(Data records)
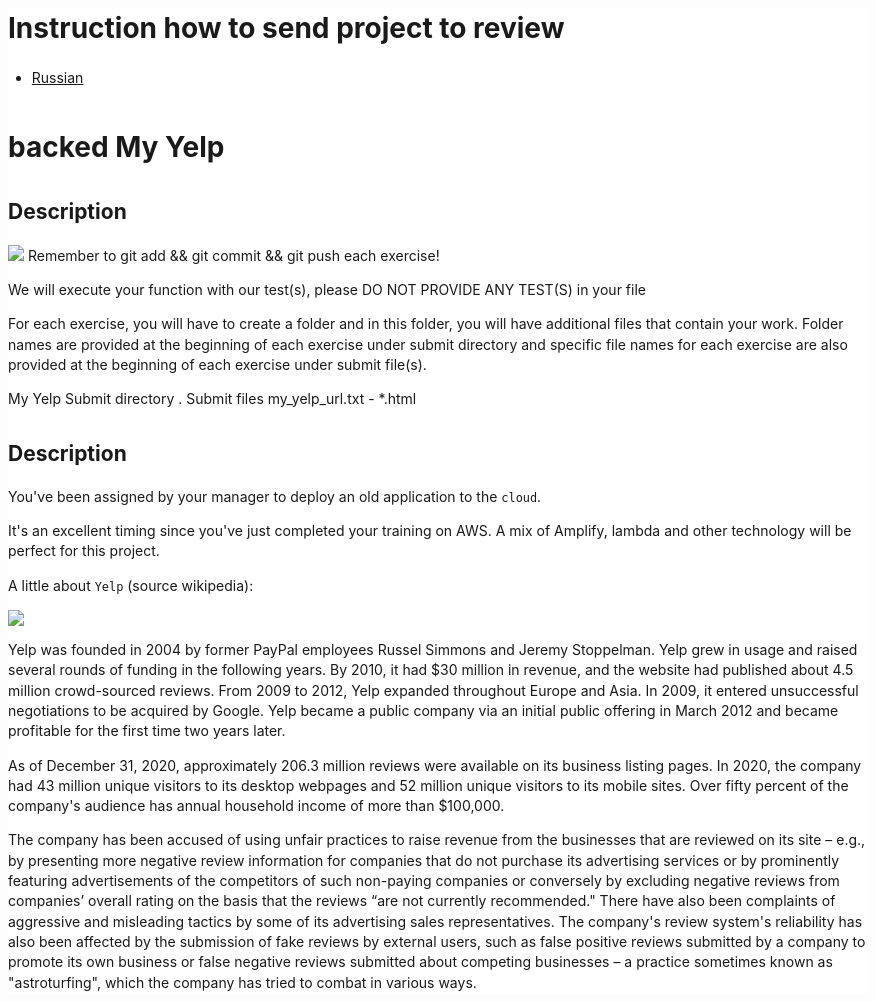 # Instruction how to send project to review
- [Russian](https://github.com/bahtibek-an/Instruction-how-to-send-project-to-review/edit/main/README.md)
# backed My Yelp
## Description
<img src="https://storage.googleapis.com/qwasar-public/track-web/amplify_reactjs.png" width="80%"/>
Remember to git add && git commit && git push each exercise!

We will execute your function with our test(s), please DO NOT PROVIDE ANY TEST(S) in your file

For each exercise, you will have to create a folder and in this folder, you will have additional files that contain your work. Folder names are provided at the beginning of each exercise under submit directory and specific file names for each exercise are also provided at the beginning of each exercise under submit file(s).

My Yelp	
Submit directory	.
Submit files	my_yelp_url.txt - *.html
## Description

You've been assigned by your manager to deploy an old application to the `cloud`.

It's an excellent timing since you've just completed your training on AWS.
A mix of Amplify, lambda and other technology will be perfect for this project.

A little about `Yelp` (source wikipedia):

<img src="https://storage.googleapis.com/qwasar-public/track-web/my_yelp.png" width="30%" style="display: block;"/>


Yelp was founded in 2004 by former PayPal employees Russel Simmons and Jeremy Stoppelman. Yelp grew in usage and raised several rounds of funding in the following years. By 2010, it had $30 million in revenue, and the website had published about 4.5 million crowd-sourced reviews. From 2009 to 2012, Yelp expanded throughout Europe and Asia. In 2009, it entered unsuccessful negotiations to be acquired by Google. Yelp became a public company via an initial public offering in March 2012 and became profitable for the first time two years later.

As of December 31, 2020, approximately 206.3 million reviews were available on its business listing pages. In 2020, the company had 43 million unique visitors to its desktop webpages and 52 million unique visitors to its mobile sites. Over fifty percent of the company's audience has annual household income of more than $100,000.

The company has been accused of using unfair practices to raise revenue from the businesses that are reviewed on its site – e.g., by presenting more negative review information for companies that do not purchase its advertising services or by prominently featuring advertisements of the competitors of such non-paying companies or conversely by excluding negative reviews from companies’ overall rating on the basis that the reviews “are not currently recommended." There have also been complaints of aggressive and misleading tactics by some of its advertising sales representatives. The company's review system's reliability has also been affected by the submission of fake reviews by external users, such as false positive reviews submitted by a company to promote its own business or false negative reviews submitted about competing businesses – a practice sometimes known as "astroturfing", which the company has tried to combat in various ways.
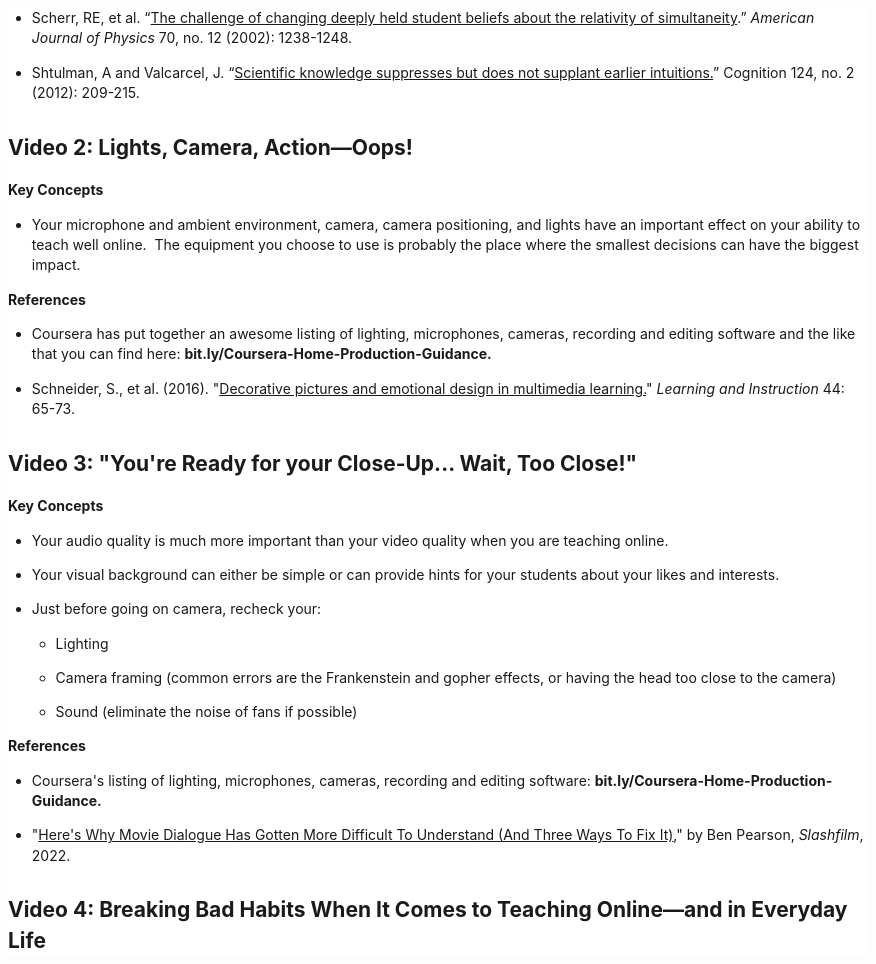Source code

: - Scherr, RE, et al. “[The challenge of changing deeply held student beliefs about the relativity of simultaneity](https://arxiv.org/ftp/physics/papers/0207/0207081.pdf).” _American Journal of Physics_ 70, no. 12 (2002): 1238-1248.
    
- Shtulman, A and Valcarcel, J. “[Scientific knowledge suppresses but does not supplant earlier intuitions.](https://www.sciencedirect.com/science/article/abs/pii/S0010027712000777)” Cognition 124, no. 2 (2012): 209-215.
    

## Video 2: Lights, Camera, Action—Oops!

**Key Concepts**

- Your microphone and ambient environment, camera, camera positioning, and lights have an important effect on your ability to teach well online.  The equipment you choose to use is probably the place where the smallest decisions can have the biggest impact.
    

**References**

- Coursera has put together an awesome listing of lighting, microphones, cameras, recording and editing software and the like that you can find here: **bit.ly/Coursera-Home-Production-Guidance.**
    
- Schneider, S., et al. (2016). "[Decorative pictures and emotional design in multimedia learning.](http://nschwartz.yourweb.csuchico.edu/Schneider%20et%20al.%20(2016)%20decorative%20pictures.pdf)" _Learning and Instruction_ 44: 65-73.
    

## Video 3: "You're Ready for your Close-Up... Wait, Too Close!"

**Key Concepts**

- Your audio quality is much more important than your video quality when you are teaching online.
    
- Your visual background can either be simple or can provide hints for your students about your likes and interests.
    
- Just before going on camera, recheck your:
    
    - Lighting
        
    - Camera framing (common errors are the Frankenstein and gopher effects, or having the head too close to the camera)
        
    - Sound (eliminate the noise of fans if possible)
        

**References**

- Coursera's listing of lighting, microphones, cameras, recording and editing software: **bit.ly/Coursera-Home-Production-Guidance.**
    
- "[Here's Why Movie Dialogue Has Gotten More Difficult To Understand (And Three Ways To Fix It)](https://www.slashfilm.com/673162/heres-why-movie-dialogue-has-gotten-more-difficult-to-understand-and-three-ways-to-fix-it/?utm_campaign=clip)," by Ben Pearson, _Slashfilm_, 2022.
    

## Video 4: Breaking Bad Habits When It Comes to Teaching Online—and in Everyday Life
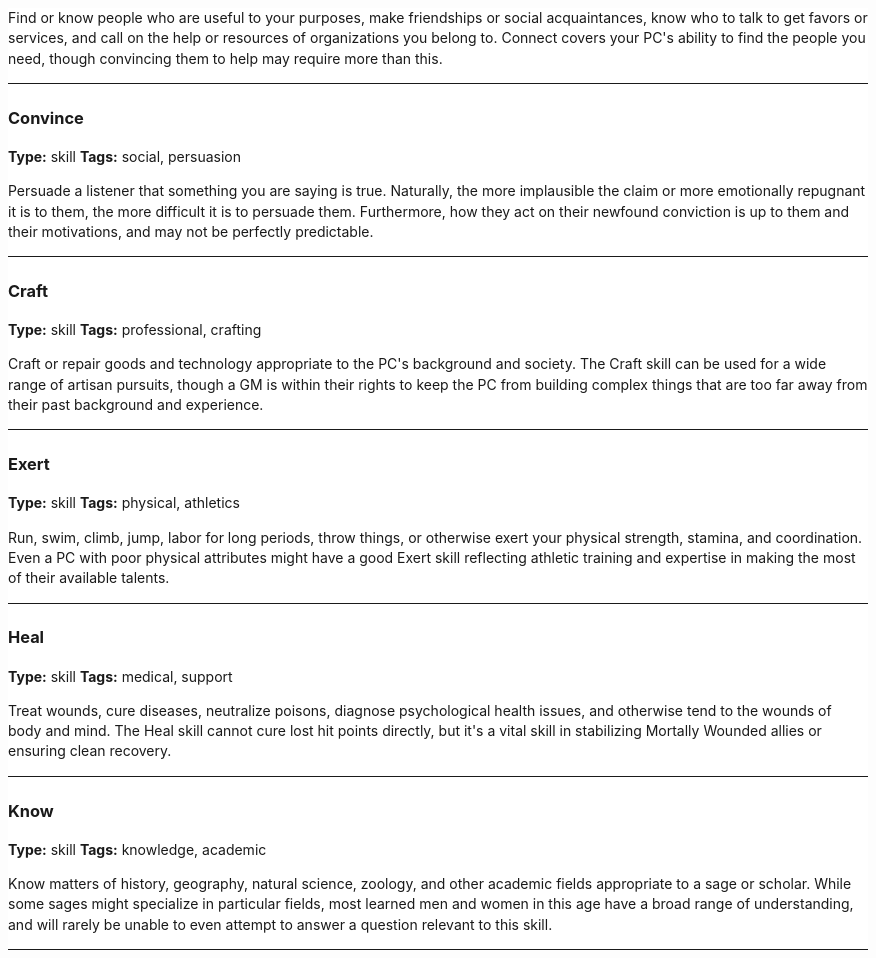 Find or know people who are useful to your purposes, make friendships or social acquaintances, know who to talk to get favors or services, and call on the help or resources of organizations you belong to. Connect covers your PC's ability to find the people you need, though convincing them to help may require more than this.

---

### Convince
**Type:** skill
**Tags:** social, persuasion

Persuade a listener that something you are saying is true. Naturally, the more implausible the claim or more emotionally repugnant it is to them, the more difficult it is to persuade them. Furthermore, how they act on their newfound conviction is up to them and their motivations, and may not be perfectly predictable.

---

### Craft
**Type:** skill
**Tags:** professional, crafting

Craft or repair goods and technology appropriate to the PC's background and society. The Craft skill can be used for a wide range of artisan pursuits, though a GM is within their rights to keep the PC from building complex things that are too far away from their past background and experience.

---

### Exert
**Type:** skill
**Tags:** physical, athletics

Run, swim, climb, jump, labor for long periods, throw things, or otherwise exert your physical strength, stamina, and coordination. Even a PC with poor physical attributes might have a good Exert skill reflecting athletic training and expertise in making the most of their available talents.

---

### Heal
**Type:** skill
**Tags:** medical, support

Treat wounds, cure diseases, neutralize poisons, diagnose psychological health issues, and otherwise tend to the wounds of body and mind. The Heal skill cannot cure lost hit points directly, but it's a vital skill in stabilizing Mortally Wounded allies or ensuring clean recovery.

---

### Know
**Type:** skill
**Tags:** knowledge, academic

Know matters of history, geography, natural science, zoology, and other academic fields appropriate to a sage or scholar. While some sages might specialize in particular fields, most learned men and women in this age have a broad range of understanding, and will rarely be unable to even attempt to answer a question relevant to this skill.

---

Directions:
Write out exactly the lines above between the line with "- Just before" and the line with "## Video 4: Breaking", inclusive, and nothing beyond them.

Exercise solution:
- Just before going on camera, recheck your:
    
    - Lighting
        
    - Camera framing (common errors are the Frankenstein and gopher effects, or having the head too close to the camera)
        
    - Sound (eliminate the noise of fans if possible)
        

**References**

- Coursera's listing of lighting, microphones, cameras, recording and editing software: **bit.ly/Coursera-Home-Production-Guidance.**
    
- "[Here's Why Movie Dialogue Has Gotten More Difficult To Understand (And Three Ways To Fix It)](https://www.slashfilm.com/673162/heres-why-movie-dialogue-has-gotten-more-difficult-to-understand-and-three-ways-to-fix-it/?utm_campaign=clip)," by Ben Pearson, _Slashfilm_, 2022.
    

## Video 4: Breaking Bad Habits When It Comes to Teaching Online—and in Everyday Life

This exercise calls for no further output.